Since $\phi^3(v)$ = 0 => $\phi^4(v)$ = 0, we have $a_{1}=0$

So the equation $a_{1}v+a_{2}\phi (v)+a_{3}\phi ^{2}(v) = 0$ gives $a_{2}\phi (v)+a_{3}\phi ^{2}(v) = 0$

$\phi (a_{2}\phi (v)+a_{3}\phi ^{2}(v)) = 0$

=> $a_{2}\phi ^2(v)+a_{3}\phi ^{3}(v) = 0$

and once again, since $\phi^3(v)= 0$ and $\phi^2 \neq 0$

we have $a_{2}=0$

so the equation $a_{1}v+a_{2}\phi (v)+a_{3}\phi ^{2}(v) = 0$ gives $a_{3}\phi ^{2}(v) = 0$

since $\phi^2 \neq 0$ we have $a_{3}=0$

This leads to contradiction, since we assume $a_{1}, a_{2}, a_{3}$ not all zero

so v, $\phi (v)$ and $\phi ^{2}(v)$ are linearly INDEPENDENT

 

[Dick]

Thanks dick, i know the trick now.
So this is my complete proof of part (b), please have a look.

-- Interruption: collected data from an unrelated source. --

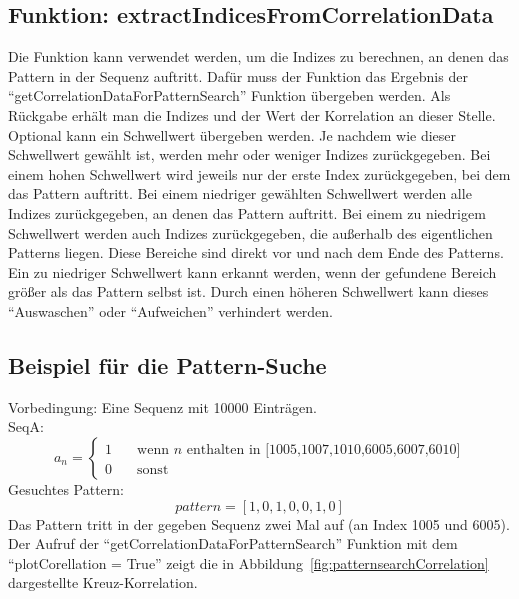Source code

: \subsection{Funktion: extractIndicesFromCorrelationData}
Die Funktion kann verwendet werden, um die Indizes zu berechnen, an denen das Pattern in der Sequenz auftritt. Dafür muss der Funktion das Ergebnis der \enquote{getCorrelationDataForPatternSearch} Funktion
übergeben werden. Als Rückgabe erhält man die Indizes und der Wert der Korrelation an dieser Stelle.\\
Optional kann ein Schwellwert übergeben werden. Je nachdem wie dieser Schwellwert gewählt ist, werden mehr oder weniger Indizes zurückgegeben. Bei einem hohen Schwellwert wird 
jeweils nur der erste Index zurückgegeben, bei dem das Pattern auftritt. Bei einem niedriger gewählten Schwellwert werden alle Indizes zurückgegeben, an denen das Pattern auftritt. 
Bei einem zu niedrigem Schwellwert werden auch Indizes zurückgegeben, die außerhalb des eigentlichen Patterns liegen. Diese Bereiche sind direkt vor und nach dem Ende des Patterns. Ein zu niedriger Schwellwert kann erkannt werden, wenn der gefundene Bereich größer als das Pattern selbst ist. Durch einen höheren Schwellwert kann dieses \enquote{Auswaschen} oder \enquote{Aufweichen} verhindert werden.

\subsection{Beispiel für die Pattern-Suche}
Vorbedingung: Eine Sequenz mit 10000 Einträgen. \\
SeqA:
\[ a_{n} =
  \begin{cases}
    1       & \quad \text{wenn } n \text{ enthalten in [1005,1007,1010,6005,6007,6010]}\\
    0  & \quad \text{sonst}
  \end{cases}
\]
Gesuchtes Pattern:
\[
pattern = [1,0,1,0,0,1,0] 
\]
Das Pattern tritt in der gegeben Sequenz zwei Mal auf (an Index 1005 und 6005).
Der Aufruf der \enquote{getCorrelationDataForPatternSearch} Funktion mit dem \enquote{plotCorellation = True} zeigt die in Abbildung~\ref{fig:patternsearchCorrelation} dargestellte Kreuz-Korrelation.

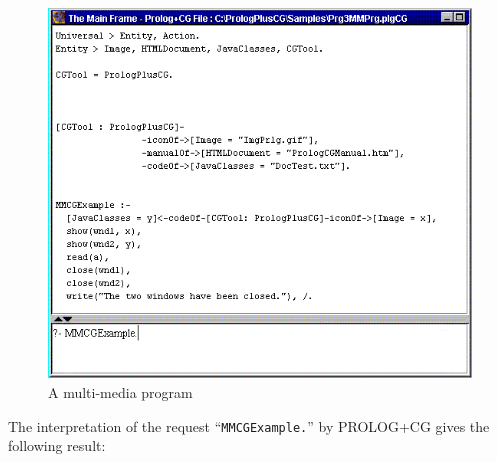 \documentclass{book}
\begin{document}
\begin{htmlonly}

\begin{figure}
\begin{center}
\includegraphics{MMPrg.png}
\end{center}
\caption{\label{MMPrg}A multi-media program}
\end{figure}

\end{htmlonly}


The interpretation of the request ``\texttt{MMCGExample.}'' by
PROLOG+CG gives the following result:
\end{document}
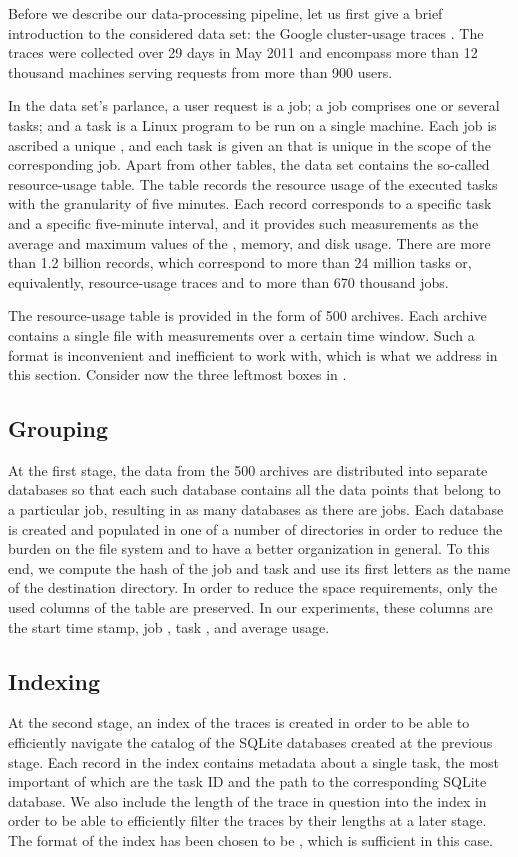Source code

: Before we describe our data-processing pipeline, let us first give a brief
introduction to the considered data set: the Google cluster-usage traces
\cite{reiss2011}. The traces were collected over 29 days in May 2011 and
encompass more than 12 thousand machines serving requests from more than 900
users.

In the data set's parlance, a user request is a job; a job comprises one or
several tasks; and a task is a Linux program to be run on a single machine.
Each job is ascribed a unique , and each task is given an  that is
unique in the scope of the corresponding job. Apart from other tables, the data
set contains the so-called resource-usage table. The table records the resource
usage of the executed tasks with the granularity of five minutes. Each record
corresponds to a specific task and a specific five-minute interval, and it
provides such measurements as the average and maximum values of the ,
memory, and disk usage. There are more than 1.2 billion records, which
correspond to more than 24 million tasks or, equivalently, resource-usage traces
and to more than 670 thousand jobs.

The resource-usage table is provided in the form of 500 archives. Each archive
contains a single  file with measurements over a certain time window.
Such a format is inconvenient and inefficient to work with, which is what we
address in this section. Consider now the three leftmost boxes in
.

\subsection{Grouping} 
At the first stage, the  data from the 500 archives are distributed into
separate  databases so that each such database contains all the data
points that belong to a particular job, resulting in as many databases as there
are jobs. Each  database is created and populated in one of a number
of directories in order to reduce the burden on the file system and to have a
better organization in general. To this end, we compute the  hash of the
job  and task  and use its first letters as the name of the
destination directory. In order to reduce the space requirements, only the used
columns of the table are preserved. In our experiments, these columns are the
start time stamp, job , task , and average  usage.

\subsection{Indexing} 
At the second stage, an index of the traces is created in order to be able to
efficiently navigate the catalog of the SQLite databases created at the previous
stage. Each record in the index contains metadata about a single task, the most
important of which are the task ID and the path to the corresponding SQLite
database. We also include the length of the trace in question into the index in
order to be able to efficiently filter the traces by their lengths at a later
stage. The format of the index has been chosen to be , which is
sufficient in this case.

Assume v, $\phi (v)$ and $\phi ^{2}(v)$ are linearly dependent

i.e $a_{1}v+a_{2}\phi (v)+a_{3}\phi^2 (v) = 0$ for $a_{1}, a_{2}, a_{3}$ not all zero

$\phi^2( a_{1}v+a_{2}\phi (v)+a_{3}\phi ^{2}(v)) = 0$

=> $a_1 \phi^2(v) +a_2 \phi^3(v) + a_3 \phi^4(v) = 0$

Since $\phi^3(v)$ = 0 => $\phi^4(v)$ = 0, we have $a_{1}=0$

So the equation $a_{1}v+a_{2}\phi (v)+a_{3}\phi ^{2}(v) = 0$ gives $a_{2}\phi (v)+a_{3}\phi ^{2}(v) = 0$

$\phi (a_{2}\phi (v)+a_{3}\phi ^{2}(v)) = 0$

=> $a_{2}\phi ^2(v)+a_{3}\phi ^{3}(v) = 0$

and once again, since $\phi^3(v)= 0$ and $\phi^2 \neq 0$

we have $a_{2}=0$

so the equation $a_{1}v+a_{2}\phi (v)+a_{3}\phi ^{2}(v) = 0$ gives $a_{3}\phi ^{2}(v) = 0$

since $\phi^2 \neq 0$ we have $a_{3}=0$

This leads to contradiction, since we assume $a_{1}, a_{2}, a_{3}$ not all zero

so v, $\phi (v)$ and $\phi ^{2}(v)$ are linearly INDEPENDENT

That's perfect.

 

[LCKurtz]

so the equation $a_{1}v+a_{2}\phi (v)+a_{3}\phi ^{2}(v) = 0$ gives $a_{3}\phi ^{2}(v) = 0$

since $\phi^2\color\red{(v)} \neq 0$ we have $a_{3}=0$

This leads to contradiction, since we assume $a_{1}, a_{2}, a_{3}$ not all zero

so v, $\phi (v)$ and $\phi ^{2}(v)$ are linearly INDEPENDENT

That's perfect.

Almost. Correction in red. It isn't $\phi^2$ that isn't zero, it's $\phi^2(v)$ that isn't.